The research is being carried out by Dr. Alison Norris, who is a post-doctoral fellow at Johns Hopkins University and an MD/PhD from Yale, and I have been hired as the project coordinator and data manager. The study is absolutely fascinating, especially since there is no published data on the use of family planning and the prevalence of abortion on the island. According to the Tanzania Demographic and Health Survey of 2004, 43% of Tanzanian women reported that they have ever used any method of contraception. Only 20% reported that they were currently using contraceptives. According to the same survey, only 9.4% of Zanzibari women reported that they were currently using modern contraception. The social scientist in me loves working on a project that so seamlessly combines deductive and inductive logic, as well as qualitative and quantitative data. I’m also incredibly grateful to work with someone so brilliant and experienced. My co-workers Sarah, Giselle, and Chase are also a pleasure to work with!
The reason I even heard about this project is because there is an email listserv in Zanzibar for women on the island (which men can join if they wish), called Wanawake (women in Swahili). We on the island use this listserv as a means of keeping abreast of island events and as a networking tool. People use it like craigslist to buy and sell things, business owners advertise specials, and residents ask for advice. I have found it incredibly useful during my time here. The mere existence of this listserv points to the fact that there is a thriving expatriate community here. Within a few short weeks of my move to Zanzibar, I met many members of the community. The Rotary Club of Zanzibar has also been a wonderful medium to meet community leaders here. As a Rotary scholar, I attend Rotary meetings every Wednesday at 5pm at the Serena Inn. The club here is small but it is very good at what it does. Among other projects, the club has recently decided to help Mr. Abdullah Dowdie, who is the founder and chairman of the Zanzibar Association of Albinos. Regarding albinism Abdullah recently said,
Abdullah receiving sun screen donated by Poppy Farrow. Photo courtesy of Poppy Farrow.
“I was so shocked when I heard that our life expectancy is only 30 years old, that means that I have only another 4 potential years of life, I had no idea the sun was so harmful to us. I am aware that I burn easily, but I didn’t realize it was so detrimental. If I had been aware of this before, I could have protected myself better and taught others.”
He founded the association in July of 2009 with the goals of educating albinos on the island on skin protection; advocating for enabling environments for the education, employment and health care of albinos; and encouraging a good relationship between the albino community and the general society. The last goal is important considering that albinos, especially on the Tanzanian mainland, have been murdered or dismembered. The social stigma surrounding albinism in Tanzania is high, and education and awareness in this case is indispensable. Additionally, the occurrence of albinism in Tanzania, where about 1 in 4,000 suffers from the genetic mutation, is much higher than in Europe and North America where about 1 in 20,000 is affected by some form of it.1 The Rotary Club of Zanzibar has committed to raising funds for a continuing supply of sun screen, assistance in producing educational materials to be handed out to the albinos on the island, and it has donated a computer for Abdullah’s office. The project is being headed up by my friend Poppy Farrow, who is a physio-therapist from the U.K.

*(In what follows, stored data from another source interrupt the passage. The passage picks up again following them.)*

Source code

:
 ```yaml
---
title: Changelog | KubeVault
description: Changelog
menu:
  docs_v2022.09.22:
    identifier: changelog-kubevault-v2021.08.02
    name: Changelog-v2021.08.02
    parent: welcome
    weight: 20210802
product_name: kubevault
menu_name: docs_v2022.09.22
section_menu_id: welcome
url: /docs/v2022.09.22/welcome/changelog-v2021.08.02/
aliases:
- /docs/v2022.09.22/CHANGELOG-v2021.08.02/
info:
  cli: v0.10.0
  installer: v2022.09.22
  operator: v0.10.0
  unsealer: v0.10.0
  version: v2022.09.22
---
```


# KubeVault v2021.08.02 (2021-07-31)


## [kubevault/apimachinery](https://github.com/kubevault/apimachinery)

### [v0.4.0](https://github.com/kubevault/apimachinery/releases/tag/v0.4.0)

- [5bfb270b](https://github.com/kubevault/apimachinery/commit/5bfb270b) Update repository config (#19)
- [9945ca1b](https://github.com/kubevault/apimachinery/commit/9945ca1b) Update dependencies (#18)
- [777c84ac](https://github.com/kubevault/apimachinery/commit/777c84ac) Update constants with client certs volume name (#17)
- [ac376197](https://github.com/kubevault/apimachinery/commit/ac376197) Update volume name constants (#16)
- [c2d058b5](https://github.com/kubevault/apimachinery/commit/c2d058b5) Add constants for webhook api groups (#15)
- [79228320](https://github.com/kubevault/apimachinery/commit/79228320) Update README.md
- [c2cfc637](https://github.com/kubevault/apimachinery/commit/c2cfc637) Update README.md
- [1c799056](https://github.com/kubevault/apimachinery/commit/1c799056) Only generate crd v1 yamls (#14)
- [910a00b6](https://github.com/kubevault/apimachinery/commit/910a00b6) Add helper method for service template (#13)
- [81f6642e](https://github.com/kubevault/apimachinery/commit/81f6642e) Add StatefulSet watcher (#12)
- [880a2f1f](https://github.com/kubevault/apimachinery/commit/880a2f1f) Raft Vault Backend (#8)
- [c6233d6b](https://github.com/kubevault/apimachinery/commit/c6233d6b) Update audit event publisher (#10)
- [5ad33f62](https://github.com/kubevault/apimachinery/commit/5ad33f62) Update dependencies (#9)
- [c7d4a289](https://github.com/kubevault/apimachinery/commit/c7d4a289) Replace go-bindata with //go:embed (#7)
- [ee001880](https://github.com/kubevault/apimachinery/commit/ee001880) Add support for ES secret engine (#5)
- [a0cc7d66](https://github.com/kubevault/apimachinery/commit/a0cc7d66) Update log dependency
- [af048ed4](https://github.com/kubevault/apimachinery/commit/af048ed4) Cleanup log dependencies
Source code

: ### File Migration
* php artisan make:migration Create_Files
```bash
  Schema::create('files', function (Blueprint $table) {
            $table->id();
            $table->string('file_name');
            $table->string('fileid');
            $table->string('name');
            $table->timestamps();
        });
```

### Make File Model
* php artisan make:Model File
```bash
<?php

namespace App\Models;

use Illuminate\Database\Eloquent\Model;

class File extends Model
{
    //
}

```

In addition to these activities, I am in the preliminary stages of my own research project on microfinance interest rates. I am working on making contact with microfinance institutions (MFIs) on the mainland of Tanzania to gather data on the costs of running an MFI as they relate to their interest rates and portfolio yield (interest rate plus additional fees). When I am not doing any of this, I am usually reading, visiting neighbors, traipsing through Stone Town, or blogging!